Executive Summary
The Boston Housing Market dataset is ubiquitous but imperfect: with problems like small size, inconsistent definitions, incorrect coordinates and many many. However, it is still a very rich dataset containing informative geographical information, powerful socioeconomic indicators, and continuous levels of Nitrogen Oxides (NOx). This project explores the effect of developing low income neighbourhoods on NOx. This involves three logical steps: 1) Verifying that the dataset is rich enough to form clusters of economic class, 2) train a regressor for predicting NOx values, and finally 3) creating synthetic data simulating ‘improved’ low income neighbourhoods by bootstrapping values from higher income classes, while keeping geographical constraints fixed. To address the first issue, K-means is used to cluster the towns into 3 income classes (low, medium and high). The second point is achieved through a Support Vector Regression model achieving an accuracy of 88%. The last issue is addressed by means of replacing non-geographically constrained attributes of the low income cluster with that of a bootstrapped sample from the high inocome cluster. The evidence suggests that improving low income neighbourhoods does indeed decrease overall NOx levels, giving non-humanitarian reasons for supporting social uplifting policy. This project also corrects erroneous longitude and latitude values of the Boston dataset using Google’s geocoder API. The code and documentation for this project can be found here.
The aims and objectives of the project were defined as follows:
Explore novel avenues in famous Boston dataset
Typical projects with the Boston dataset focus on regression analyses on house prices, while others focus on a more geo-spatial analysis of the data (e.g. clustering).

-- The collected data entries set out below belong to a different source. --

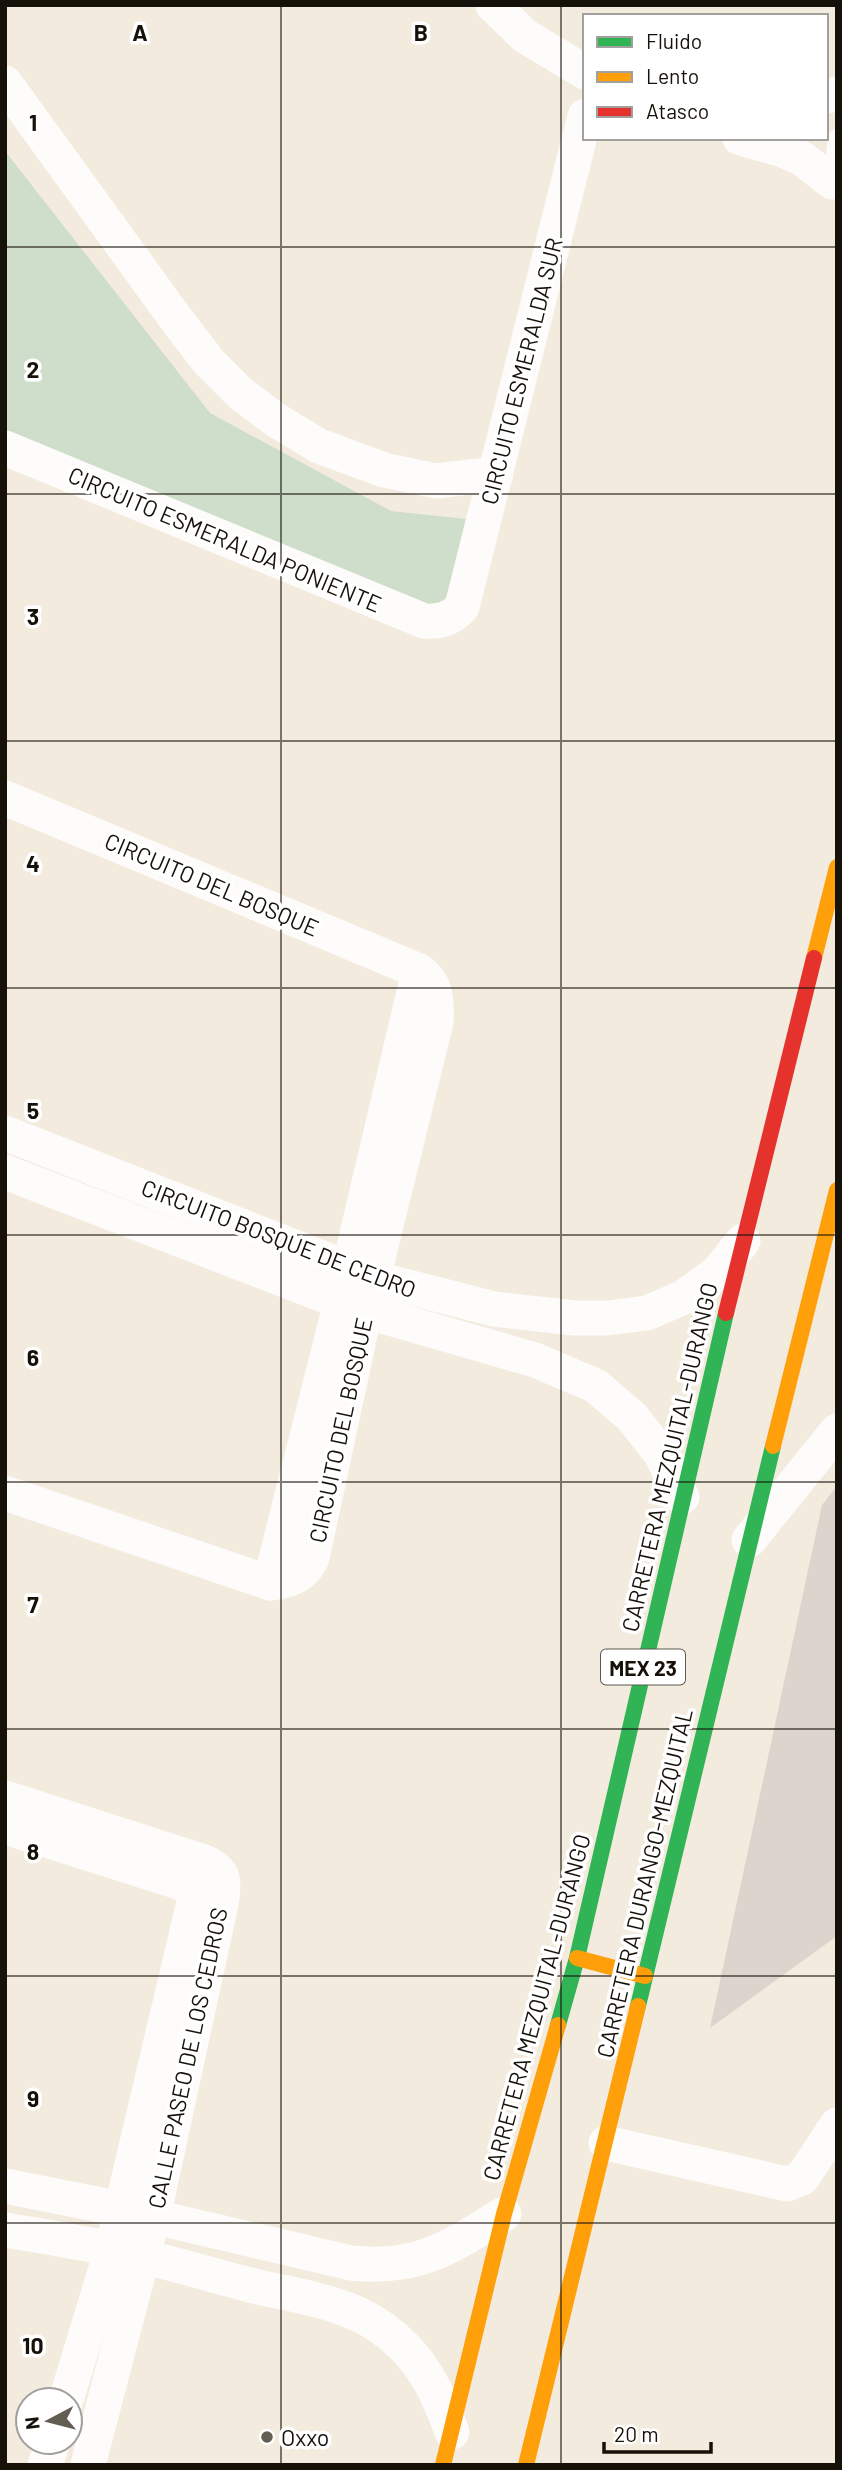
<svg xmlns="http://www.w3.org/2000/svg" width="842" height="2470" viewBox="0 0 842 2470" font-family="Barlow,sans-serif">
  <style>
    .green { fill: #cedeca }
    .building { fill: #ddd4cd }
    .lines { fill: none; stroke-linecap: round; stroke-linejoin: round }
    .lane { stroke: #fdfcfa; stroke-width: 18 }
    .street { stroke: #fdfcfa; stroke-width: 35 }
    .fast { stroke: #30b455; stroke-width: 16 }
    .slow { stroke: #ff9f0a; stroke-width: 16 }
    .jam { stroke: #e5322d; stroke-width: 16 }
    .grid { fill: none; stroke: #161109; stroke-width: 2; stroke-opacity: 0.55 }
    .poi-dot { fill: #635d53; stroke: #fff; stroke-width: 2.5 }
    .labels { text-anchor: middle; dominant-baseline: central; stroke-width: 7; stroke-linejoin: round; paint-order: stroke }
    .shield { fill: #fff; stroke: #5c5853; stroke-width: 2 }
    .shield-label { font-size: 21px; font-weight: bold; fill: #161109 }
    .street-label { font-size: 23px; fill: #161109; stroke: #fff }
    .poi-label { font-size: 23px; fill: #161109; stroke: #fff; text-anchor: start }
    .grid-label { font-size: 23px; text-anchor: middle; font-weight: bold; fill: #161109; stroke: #fff; stroke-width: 7; stroke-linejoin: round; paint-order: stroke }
  </style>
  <rect width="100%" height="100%" fill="#f3ebdd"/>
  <!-- green -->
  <polygon class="green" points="5,151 210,413 391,511 466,519 440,622 5,436"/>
  <!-- building -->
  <polygon class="building" points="837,1486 837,1936 710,2028 822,1505"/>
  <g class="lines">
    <!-- lane -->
    <polyline class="lane" points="832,183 837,138"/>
    <!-- street -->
    <g class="street">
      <polyline points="493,5 525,36 585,72"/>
      <polyline points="5,83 176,319 209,362 241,394 276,420 319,446 384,470 436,481 496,474"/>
      <polyline points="826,96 837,94"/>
      <polyline points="740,138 780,149 803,159 832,182"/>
      <path d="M5,448L424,621C440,622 451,619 462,607L585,116"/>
      <path d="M5,798L419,971C437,984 437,1001 436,1022L365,1311L312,1558C304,1576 289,1582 270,1583L5,1493"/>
      <polyline points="5,1133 373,1278 494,1309 575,1318 607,1318 647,1313 684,1297 717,1273 743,1241"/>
      <polyline points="5,1172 365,1311 535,1360 596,1386 632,1417 661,1454 682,1497"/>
      <polyline points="749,1540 837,1431"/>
      <polyline points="270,1583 341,1302 419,971"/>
      <path d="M5,1798L204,1862C224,1871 224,1878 222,1899L153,2217L88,2465"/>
      <polyline points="5,1827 182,1883 193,1891 195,1898 112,2249 66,2400"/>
      <polyline points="606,2143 787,2184 802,2178 837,2125"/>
      <path d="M5,2186L121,2209L351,2263C418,2270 449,2248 504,2214"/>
      <path d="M5,2230C42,2236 79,2242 116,2250C161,2260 205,2273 250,2285C294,2296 345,2301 382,2328C421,2356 436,2388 452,2432"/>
      <polyline points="45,2465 53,2442"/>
    </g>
    <!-- fast -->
    <g class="fast">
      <polyline points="638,2006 773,1446"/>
      <polyline points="558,2025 577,1958 726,1313"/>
    </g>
    <!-- slow -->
    <g class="slow">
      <polyline points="814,958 837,867"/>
      <polyline points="773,1446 837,1190"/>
      <polyline points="577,1958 645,1976"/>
      <polyline points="443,2465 504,2214 558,2025"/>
      <polyline points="526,2465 638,2006"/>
    </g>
    <!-- jam -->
    <polyline class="jam" points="726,1313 814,958"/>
  </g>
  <!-- grid -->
  <path class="grid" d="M281,5V2465M561,5V2465M5,247H837M5,494H837M5,741H837M5,988H837M5,1235H837M5,1482H837M5,1729H837M5,1976H837M5,2223H837"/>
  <!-- markers -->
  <circle class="poi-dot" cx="267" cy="2437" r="7"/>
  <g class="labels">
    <!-- shield labels -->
    <rect class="shield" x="601" y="1649.5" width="84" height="35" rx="5"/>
    <g class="shield-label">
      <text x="643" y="1667">MEX 23</text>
    </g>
    <!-- street labels -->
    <g class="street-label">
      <text transform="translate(521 371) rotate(-76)">CIRCUITO ESMERALDA SUR</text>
      <text transform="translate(225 539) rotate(23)">CIRCUITO ESMERALDA PONIENTE</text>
      <text transform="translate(212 884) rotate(23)">CIRCUITO DEL BOSQUE</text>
      <text transform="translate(279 1238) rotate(21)">CIRCUITO BOSQUE DE CEDRO</text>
      <text transform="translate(340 1430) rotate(-78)">CIRCUITO DEL BOSQUE</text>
      <text transform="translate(669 1457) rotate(-77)">CARRETERA MEZQUITAL-DURANGO</text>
      <text transform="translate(644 1883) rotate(-77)">CARRETERA DURANGO-MEZQUITAL</text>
      <text transform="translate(536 2007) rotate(-75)">CARRETERA MEZQUITAL-DURANGO</text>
      <text transform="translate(187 2058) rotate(-78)">CALLE PASEO DE LOS CEDROS</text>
    </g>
    <!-- poi labels -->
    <g class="poi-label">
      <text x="281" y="2437">Oxxo</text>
    </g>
  </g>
  <g class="grid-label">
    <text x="140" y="41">A</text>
    <text x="421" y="41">B</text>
    <text x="33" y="131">1</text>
    <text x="33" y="378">2</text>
    <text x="33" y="625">3</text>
    <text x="33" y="872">4</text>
    <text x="33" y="1119">5</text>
    <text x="33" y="1366">6</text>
    <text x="33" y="1613">7</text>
    <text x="33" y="1860">8</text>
    <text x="33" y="2107">9</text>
    <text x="33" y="2354">10</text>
  </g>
  <!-- border -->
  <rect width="842" height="2470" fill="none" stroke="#161109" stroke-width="14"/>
  <!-- legend -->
  <rect x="583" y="14" width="245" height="126" fill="#ffffff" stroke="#a2a09d" stroke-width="2"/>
  <rect x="597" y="37" width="35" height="10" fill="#30b455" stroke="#a2a09d" stroke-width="2"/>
  <text x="646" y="49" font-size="21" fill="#161109">Fluido</text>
  <rect x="597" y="72" width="35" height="10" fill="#ff9f0a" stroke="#a2a09d" stroke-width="2"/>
  <text x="646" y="84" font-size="21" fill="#161109">Lento</text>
  <rect x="597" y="107" width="35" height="10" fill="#e5322d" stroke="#a2a09d" stroke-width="2"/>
  <text x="646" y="119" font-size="21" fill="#161109">Atasco</text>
  <!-- north arrow -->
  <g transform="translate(49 2421) rotate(263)"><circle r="33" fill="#ffffff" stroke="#a2a09d" stroke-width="2"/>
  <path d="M0-5L12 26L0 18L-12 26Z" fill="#635d53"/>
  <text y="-10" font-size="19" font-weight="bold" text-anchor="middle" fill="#161109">N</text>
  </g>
  <!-- scale -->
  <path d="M604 2442v10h107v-10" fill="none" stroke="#161109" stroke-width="3.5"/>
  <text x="614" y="2442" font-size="21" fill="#161109" stroke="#ffffff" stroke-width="5" paint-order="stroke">20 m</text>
</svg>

While both of these are quite interesting, our goal was to challenge ourselves by trying to answer a research question that could directly to policy recommendations.

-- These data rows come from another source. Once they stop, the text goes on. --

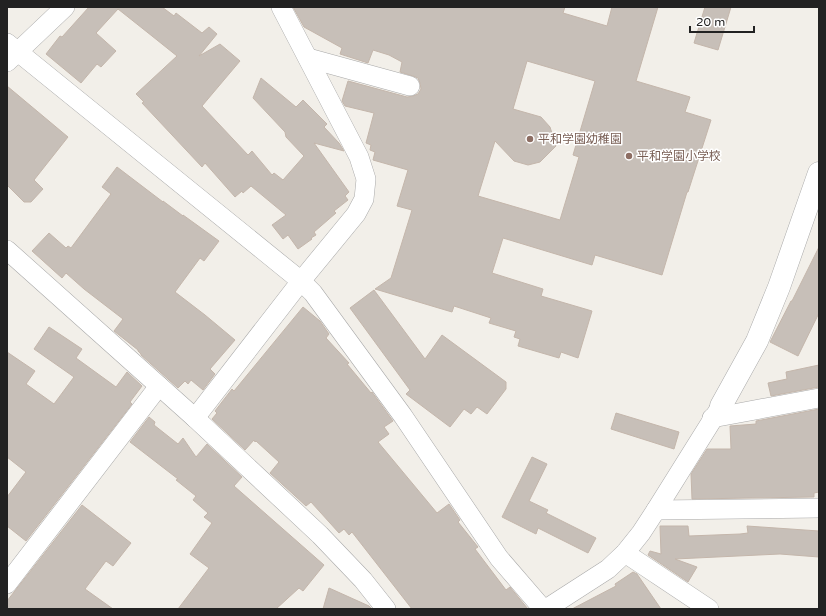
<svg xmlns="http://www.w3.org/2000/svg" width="826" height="616" font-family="'Varela Round','Noto Sans JP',sans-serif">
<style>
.building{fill:#c7bfb8;stroke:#c4b6ab;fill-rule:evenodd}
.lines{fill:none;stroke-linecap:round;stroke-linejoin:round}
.minor-casing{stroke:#a9a9a9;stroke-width:20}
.tertiary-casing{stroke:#a9a9a9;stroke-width:23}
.minor{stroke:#fff;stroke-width:19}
.tertiary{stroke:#fff;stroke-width:22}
.education-dot{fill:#8d6e63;stroke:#fff;stroke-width:1.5}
.labels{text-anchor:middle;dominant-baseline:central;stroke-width:3;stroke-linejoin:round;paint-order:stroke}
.education-label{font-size:12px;fill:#785e54;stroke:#fff;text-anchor:start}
</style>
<rect width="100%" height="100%" fill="#f2efe9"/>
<g class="building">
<polygon points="89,7 162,7 174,16 176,13 202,33 209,27 217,34 199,56 220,44 240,61 202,106 248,155 252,151 272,175 274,173 283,180 304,156 286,137 285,132 253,98 261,78 296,107 303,100 327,124 324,127 339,143 344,151 314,143 349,192 345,196 348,200 334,211 336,213 314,232 316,235 311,238 312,239 298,249 288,235 283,239 272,225 286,215 251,186 243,193 242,191 235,197 205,163 202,167 142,103 144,102 136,94 177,56 152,36 118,9 96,33 116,51 101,67 97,64 81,83 46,54 60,36 62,37"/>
<path d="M 293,7 L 565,7 L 563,13 L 607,26 L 612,7 L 658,7 L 636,81 L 690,97 L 685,112 L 711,120 L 688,192 L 687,192 L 662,275 L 595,255 L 592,265 L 503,238 L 492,273 L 543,289 L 541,296 L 592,311 L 578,358 L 561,352 L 559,358 L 518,346 L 520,339 L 514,337 L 516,331 L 489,323 L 491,318 L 454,306 L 452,312 L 375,289 L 391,278 L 412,210 L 397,206 L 408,170 L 373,160 L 375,152 L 370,150 L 371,145 L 366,143 L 374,113 L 345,106 L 342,101 L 348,81 L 407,97 L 413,96 L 418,94 L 421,89 L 420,83 L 418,78 L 413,76 L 400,72 L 402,62 L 389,55 L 373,50 L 368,63 L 340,54 L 342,48 L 304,27 ZM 527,61 L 595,81 L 573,155 L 579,157 L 560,220 L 478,196 L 495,141 L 514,161 L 528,165 L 540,162 L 556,146 L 550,127 L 541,117 L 513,109 Z"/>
<polygon points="705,7 731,7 718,50 694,43"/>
<polygon points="7,86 68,137 34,180 43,189 31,202 24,202 7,185"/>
<polygon points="117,167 163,202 163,201 183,216 183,215 219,241 204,261 200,258 175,292 205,315 235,340 210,369 215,374 203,390 191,380 188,384 185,381 178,388 141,355 141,354 138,351 138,350 114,331 123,319 84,289 66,273 62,278 32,251 49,233 66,248 68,246 71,248 111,194 102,187"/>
<polygon points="819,247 819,313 798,356 770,342 791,301 792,301"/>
<polygon points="374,290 425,359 442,335 506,382 506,389 487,414 477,407 471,414 464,409 450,427 406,394 410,390 350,308"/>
<polygon points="303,307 320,321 329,334 326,338 349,363 347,364 371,393 372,392 393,421 384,427 389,434 378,442 437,513 449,504 460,520 458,522 478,547 475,549 506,590 510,587 528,609 412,609 352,532 349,535 344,529 339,533 311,502 306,506 270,473 279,462 256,441 255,442 254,440 245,450 212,419 217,413 215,411 232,389 234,391"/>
<polygon points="49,327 82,349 76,358 116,387 127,372 142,386 130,402 132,404 26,541 7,526 7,497 26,472 7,457 7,352 35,371 26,384 54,404 74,377 34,349"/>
<polygon points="819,365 819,387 771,396 768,383 787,379 786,372"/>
<polygon points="819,409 819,492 814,493 814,497 692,499 691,474 707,449 731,449 730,426 756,424 756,421"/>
<polygon points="616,413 679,432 674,449 611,429"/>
<polygon points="149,417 155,422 154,425 178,444 183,438 196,457 207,444 242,477 234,486 324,565 303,591 299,588 276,609 178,609 209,568 190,554 212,523 204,517 208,513 193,500 196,496 176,480 178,479 130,442"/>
<polygon points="532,457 547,464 529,501 548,510 546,513 596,538 588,553 538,528 536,534 502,517"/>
<polygon points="82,505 131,543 113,566 106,561 85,589 113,609 7,609 7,601"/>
<polygon points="660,526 688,526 689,536 740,534 748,533 747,526 819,531 819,557 780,554 675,559 697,567 688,582 648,555 650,551 661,554"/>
<polygon points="633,572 637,574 661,609 572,609 616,586 615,584"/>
<polygon points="329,588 369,606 372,609 323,609"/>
</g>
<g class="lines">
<g class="minor-casing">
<g id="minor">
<polyline points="7,43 301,281 313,293 403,416 499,558 543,609"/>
<polyline points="308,58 410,86"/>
<polyline points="7,62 65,7"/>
<polyline points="7,250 195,418 320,535 363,580 386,609"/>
<polyline points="195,418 301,281 356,214 364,199 366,179 359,157 281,7"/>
<polyline points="712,418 819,398"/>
<polyline points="656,510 819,508"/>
<polyline points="625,553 709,609"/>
<polyline points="7,584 159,386"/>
<polyline points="546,609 608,569 625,553 641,533 656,510 721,406"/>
</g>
</g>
<g class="tertiary-casing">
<polyline id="tertiary" points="721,406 757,341 779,287 819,173"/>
</g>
<use href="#minor" class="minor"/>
<use href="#tertiary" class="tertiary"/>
</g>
<g class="education-dot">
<circle cx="530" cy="139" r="4"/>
<circle cx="629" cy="156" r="4"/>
</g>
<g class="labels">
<g class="education-label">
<text x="538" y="139">平和学園幼稚園</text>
<text x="637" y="156">平和学園小学校</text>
</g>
</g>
<rect width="826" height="616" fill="none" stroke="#222222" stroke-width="16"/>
<path d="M690 26v6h64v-6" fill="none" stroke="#222222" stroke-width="2"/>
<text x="696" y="26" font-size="12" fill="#222222" stroke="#ffffff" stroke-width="3" paint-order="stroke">20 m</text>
</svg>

Verify that dataset is informative to solve question
An important assumption our question makes is that the data is informative enough to create clusters of areas separated by income. Success Criteria: find clusters that are comparable to external literature.
Find the best model for predicting NOx levels
The project involves finding a regresion model to predict NOx levels, as well as choosing the best regressors for this. Success Criteria: find models that give high accuracy and normally distributed residuals.
Simulate 'development' in Low-income towns
This is the 'novel' part of this project. What does this mean that a town has been 'developed'? Are any parameters constrained, for example by geography? Are there socioeconomic parameters that could be changed by policy recommendations? Success Criteria: find a reasonable way to simulate 'development' in a low income town.